Dude ... paraplegic porn is really creative..
oh so you have enough money for the third eye blind concert but not enough for the morning after pill?
I was so drunk I accidentally put in two tampons.
I tried to talk you out of it. You were worried about alcohol being a blood thinner.
I want my own midget army. I think I would be a good midget army leader.
i wouldn't be half as slutty if there were better things to do.
no jill really. Evrything around me is talking to me. The plant, my dog, the tv,the lamp. Its amazing.
His mom walked into the kitchen smiling, made a scotch on the rocks, hit my bong, and told us goodnight enthusiastically. He's suddenly more appealing to me.
I owe you 20 bucks. My blood work did show liver damage.
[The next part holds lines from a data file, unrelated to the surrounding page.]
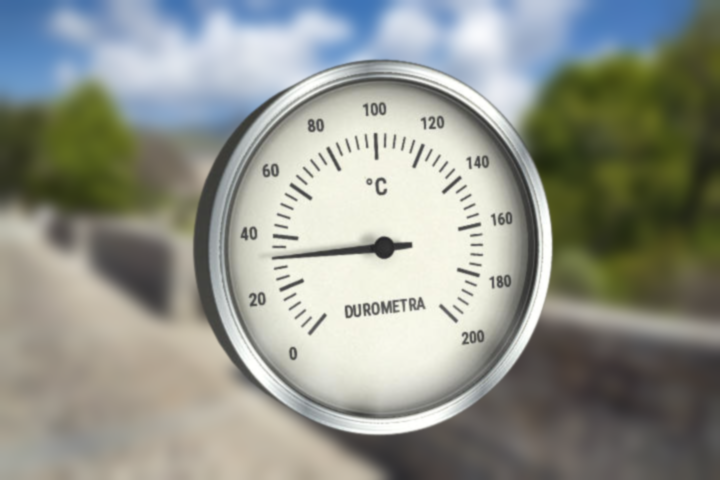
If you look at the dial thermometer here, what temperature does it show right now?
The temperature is 32 °C
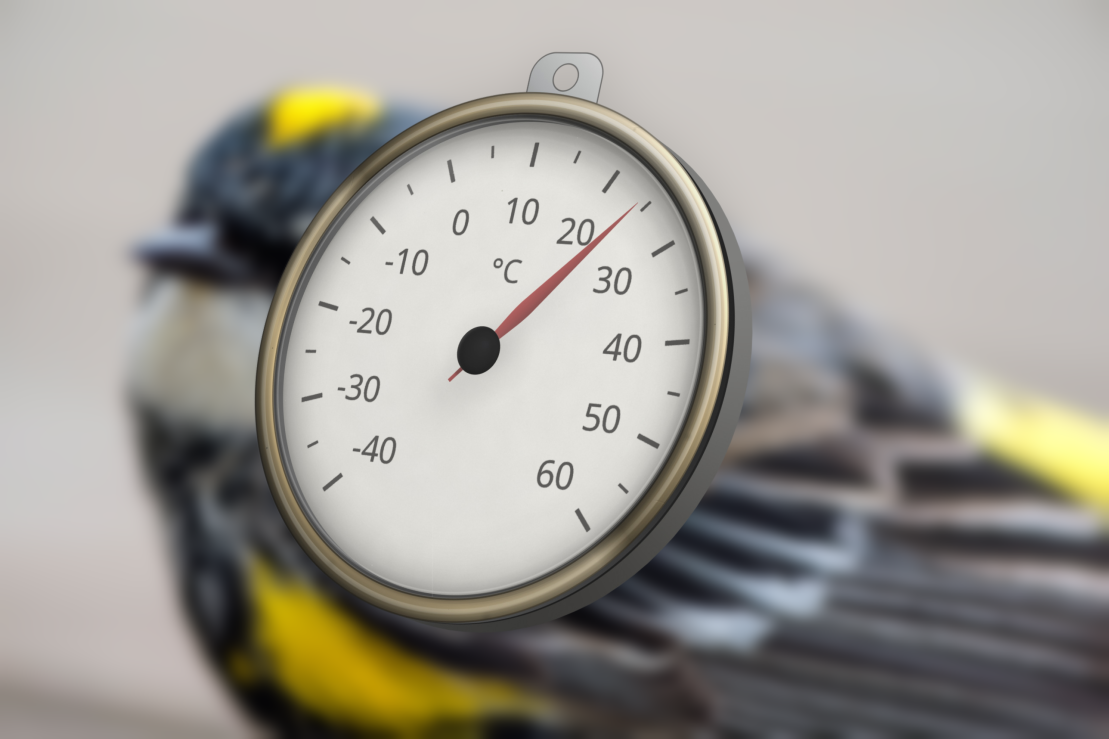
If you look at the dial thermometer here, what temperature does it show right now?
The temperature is 25 °C
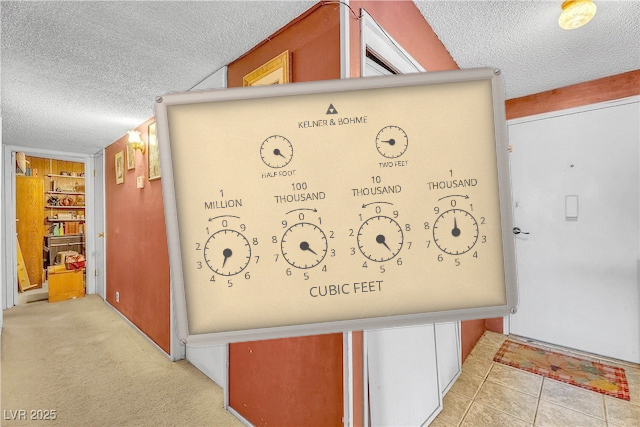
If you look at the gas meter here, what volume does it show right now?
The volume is 436000 ft³
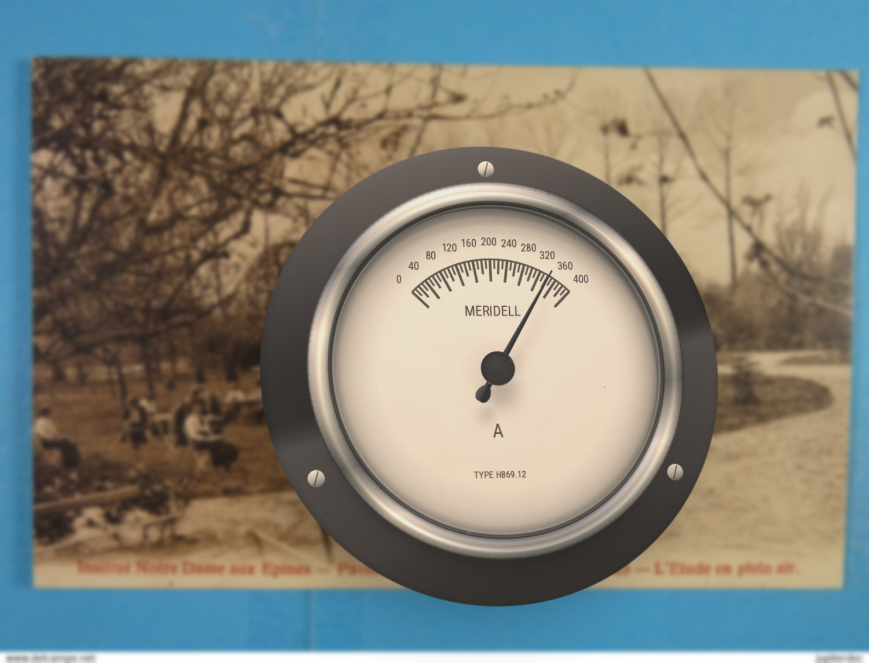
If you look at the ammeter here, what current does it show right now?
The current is 340 A
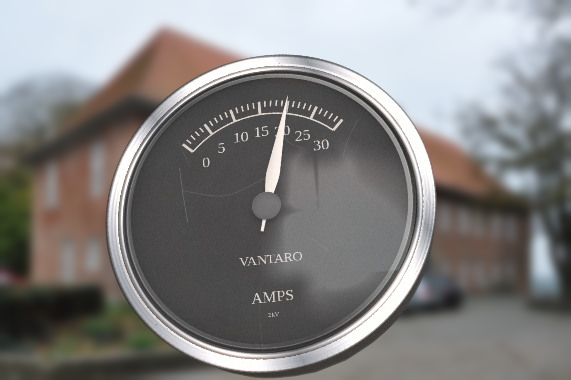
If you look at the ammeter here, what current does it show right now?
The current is 20 A
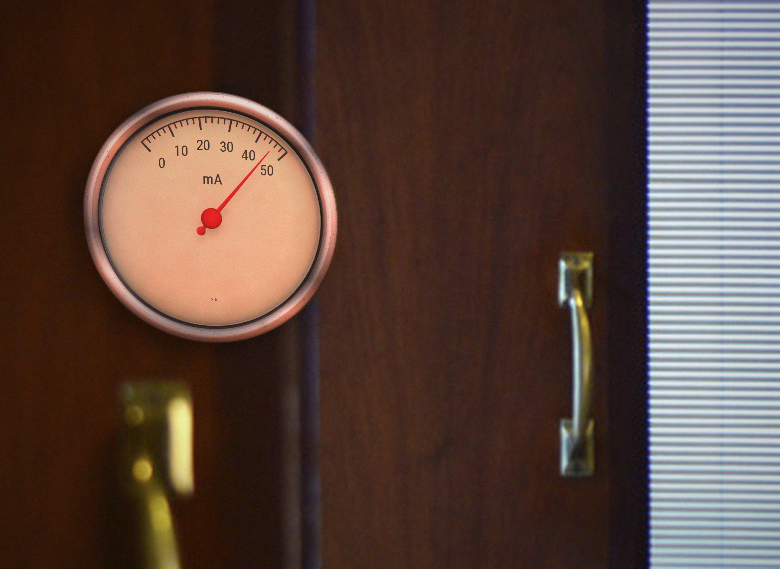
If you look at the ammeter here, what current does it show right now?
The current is 46 mA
I hope the dean has a raincoat on because I'm prolly gonna throw up on him when I get my degree
I just found scrambled eggs in my shower. Thanks for that, asshole.
Adderal just makes me love life. I want to do so much. I just can't stop thinking about all the wonderful opportunities we have and how lucky we are and I want to make a difference in the world. I just have to reign in my brain and convince it that changing the world starts with a college degree, which depends on studying for these finals.
Sorry that I was such a monster last night. It was the drugs, I promise.
I just sang beautiful by Christina Aguilera to a kebab. This is what my life has come to.
Was about to close the deal last night until he said he hadn't seen the Taylor Swift video. So I made him watch it before I let him have sex with me.
Was just told that I slept on the counter using a loaf of bread as a pillow. Clearly my life is going well.